Jail deaths: Reporters Kelly Davis and Jeff McDonald placed third in Public Service Journalism for “Dying behind bars.” Their ongoing investigation into jail deaths continued to showcase the lack of proper medical and mental health care that so often contributes to in-custody deaths, the prevalence of illegal drugs in county jails and the sheriff’s objection to drug-scanning employees on their way into work. This body of work has pushed the department at last to confront the obvious and begin to change. The judge wrote: “Relentless, exhaustive and determined with this coverage, the U-T is clear with those in power: this is unacceptable in our community. And we will not rest until it stops.”
Decaying landmark: Reporter Jennifer Van Grove and photojournalist Nelvin C. Cepeda placed third in digital Land-Use Reporting for “The California Theatre is for sale again, leaving decaying building in limbo for longer.” The story digs into the doomed plans to restore a historic downtown landmark that has become an eyesore and danger zone. The judge praised the package for “outstanding” research, writing and visuals.
Design: Page designers Gloria Orbegozo, Michael Price and Tyler Rau took home prizes for print Page Layout and Design, while graphics journalist Michelle Guerrero placed third for Informational Graphic for her depiction of the new Snapdragon Stadium.

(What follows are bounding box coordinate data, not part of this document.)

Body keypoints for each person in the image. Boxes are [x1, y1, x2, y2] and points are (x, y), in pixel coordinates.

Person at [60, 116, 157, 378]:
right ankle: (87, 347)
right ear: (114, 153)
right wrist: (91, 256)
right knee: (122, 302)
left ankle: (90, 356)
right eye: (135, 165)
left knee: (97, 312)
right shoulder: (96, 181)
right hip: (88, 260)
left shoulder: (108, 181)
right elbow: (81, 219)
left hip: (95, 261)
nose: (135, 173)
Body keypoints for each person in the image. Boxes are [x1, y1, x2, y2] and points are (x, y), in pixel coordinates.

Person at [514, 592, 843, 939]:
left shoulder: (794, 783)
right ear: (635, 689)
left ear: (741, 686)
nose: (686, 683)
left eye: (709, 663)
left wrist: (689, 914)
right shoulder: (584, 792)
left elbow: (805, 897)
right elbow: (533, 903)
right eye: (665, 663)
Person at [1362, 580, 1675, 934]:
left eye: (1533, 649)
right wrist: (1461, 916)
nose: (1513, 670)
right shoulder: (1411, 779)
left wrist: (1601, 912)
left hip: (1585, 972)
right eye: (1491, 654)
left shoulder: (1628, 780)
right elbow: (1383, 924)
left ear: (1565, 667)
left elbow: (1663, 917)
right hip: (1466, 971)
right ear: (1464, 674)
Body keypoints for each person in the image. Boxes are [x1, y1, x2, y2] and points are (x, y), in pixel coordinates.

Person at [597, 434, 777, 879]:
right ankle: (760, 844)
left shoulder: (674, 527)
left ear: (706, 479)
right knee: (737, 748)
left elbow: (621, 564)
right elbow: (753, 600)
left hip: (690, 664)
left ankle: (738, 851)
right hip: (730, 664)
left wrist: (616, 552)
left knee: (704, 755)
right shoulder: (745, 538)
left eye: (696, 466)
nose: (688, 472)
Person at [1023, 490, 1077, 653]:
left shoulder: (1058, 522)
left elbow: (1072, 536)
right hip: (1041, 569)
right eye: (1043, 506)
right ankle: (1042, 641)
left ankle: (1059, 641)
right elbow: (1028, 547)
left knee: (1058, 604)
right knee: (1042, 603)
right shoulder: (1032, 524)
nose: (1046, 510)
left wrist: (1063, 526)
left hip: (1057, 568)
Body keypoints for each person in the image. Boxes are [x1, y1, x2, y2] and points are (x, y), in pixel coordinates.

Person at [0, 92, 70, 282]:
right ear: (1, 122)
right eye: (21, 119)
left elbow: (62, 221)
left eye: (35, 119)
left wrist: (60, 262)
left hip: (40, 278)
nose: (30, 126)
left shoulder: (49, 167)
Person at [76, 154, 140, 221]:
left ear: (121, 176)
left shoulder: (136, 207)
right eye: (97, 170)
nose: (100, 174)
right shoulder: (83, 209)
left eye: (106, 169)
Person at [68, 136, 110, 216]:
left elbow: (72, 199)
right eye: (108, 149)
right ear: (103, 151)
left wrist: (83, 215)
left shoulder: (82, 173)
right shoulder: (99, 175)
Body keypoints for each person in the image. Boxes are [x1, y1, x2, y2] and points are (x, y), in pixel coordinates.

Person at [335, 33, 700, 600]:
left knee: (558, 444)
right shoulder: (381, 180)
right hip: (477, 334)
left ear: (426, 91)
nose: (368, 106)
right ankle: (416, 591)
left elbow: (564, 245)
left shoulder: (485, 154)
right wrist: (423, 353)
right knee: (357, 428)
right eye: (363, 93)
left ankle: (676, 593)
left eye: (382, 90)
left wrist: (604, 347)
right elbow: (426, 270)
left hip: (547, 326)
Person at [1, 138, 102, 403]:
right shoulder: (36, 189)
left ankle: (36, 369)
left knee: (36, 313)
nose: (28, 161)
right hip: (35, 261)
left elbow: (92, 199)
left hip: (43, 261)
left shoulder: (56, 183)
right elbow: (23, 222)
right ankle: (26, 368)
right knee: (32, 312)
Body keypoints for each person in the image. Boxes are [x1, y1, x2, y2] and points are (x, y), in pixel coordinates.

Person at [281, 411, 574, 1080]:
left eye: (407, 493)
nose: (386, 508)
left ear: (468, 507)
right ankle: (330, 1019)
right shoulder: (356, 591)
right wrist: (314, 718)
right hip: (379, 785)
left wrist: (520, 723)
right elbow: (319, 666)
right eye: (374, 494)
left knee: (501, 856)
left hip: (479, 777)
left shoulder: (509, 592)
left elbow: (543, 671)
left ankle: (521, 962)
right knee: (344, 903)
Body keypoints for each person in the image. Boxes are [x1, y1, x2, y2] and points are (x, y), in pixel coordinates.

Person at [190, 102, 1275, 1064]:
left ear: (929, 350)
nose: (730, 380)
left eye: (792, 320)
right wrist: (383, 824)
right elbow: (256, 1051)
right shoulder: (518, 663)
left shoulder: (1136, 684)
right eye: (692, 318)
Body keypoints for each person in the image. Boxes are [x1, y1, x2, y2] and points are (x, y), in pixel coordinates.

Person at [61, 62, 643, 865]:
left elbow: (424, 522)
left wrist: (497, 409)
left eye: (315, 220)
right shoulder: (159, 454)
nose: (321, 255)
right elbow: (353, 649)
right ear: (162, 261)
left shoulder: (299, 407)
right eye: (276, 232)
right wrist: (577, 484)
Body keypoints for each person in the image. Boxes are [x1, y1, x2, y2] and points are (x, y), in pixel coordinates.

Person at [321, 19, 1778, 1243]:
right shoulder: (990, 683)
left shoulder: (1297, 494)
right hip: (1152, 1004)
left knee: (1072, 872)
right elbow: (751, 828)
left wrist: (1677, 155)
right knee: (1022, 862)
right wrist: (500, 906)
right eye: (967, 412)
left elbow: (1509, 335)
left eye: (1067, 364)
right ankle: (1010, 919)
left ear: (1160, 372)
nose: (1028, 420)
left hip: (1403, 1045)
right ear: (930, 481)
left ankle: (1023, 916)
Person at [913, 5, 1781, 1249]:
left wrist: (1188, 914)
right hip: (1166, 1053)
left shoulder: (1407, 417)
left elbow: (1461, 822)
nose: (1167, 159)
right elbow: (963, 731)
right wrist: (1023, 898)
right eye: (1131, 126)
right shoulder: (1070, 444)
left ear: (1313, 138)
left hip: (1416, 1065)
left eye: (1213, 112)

The U-T design staff also won six Awards of Excellence at the international Society For News Design’s Creative Competition annual awards.
Ani Arambula was recognized in feature design for her Confessions of a Foodie “Tostadas” presentation, which she wrote, designed and photographed. Anthony Tarantino and cartoonist Steve Breen won for the opinion design, “Selena.”
Michael Price and illustrator Cristina Byvik won a special coverage design award for the “One of Their Own” three-part series.
Gloria Orbegozo and freelance illustrator Val Mina won for the cover presentation of the year-end Arts + Culture “Look Back at 2022.” Also, Orbegozo won an editorial page design award and joined photojournalist Ana Ramirez for a story design award for “Fall Arts: Women Who Inspire Us.”
In addition, reporter Natallie Rocha was awarded this month Small Business Journalist of the Year by the Small Business Association for San Diego and Imperial counties. Her award praises her for work that “enthusiastically and thoughtfully provided small business community coverage that informs.”
The Union-Tribune has also been nominated for eight regional Emmy awards. Winners will be announced June 17.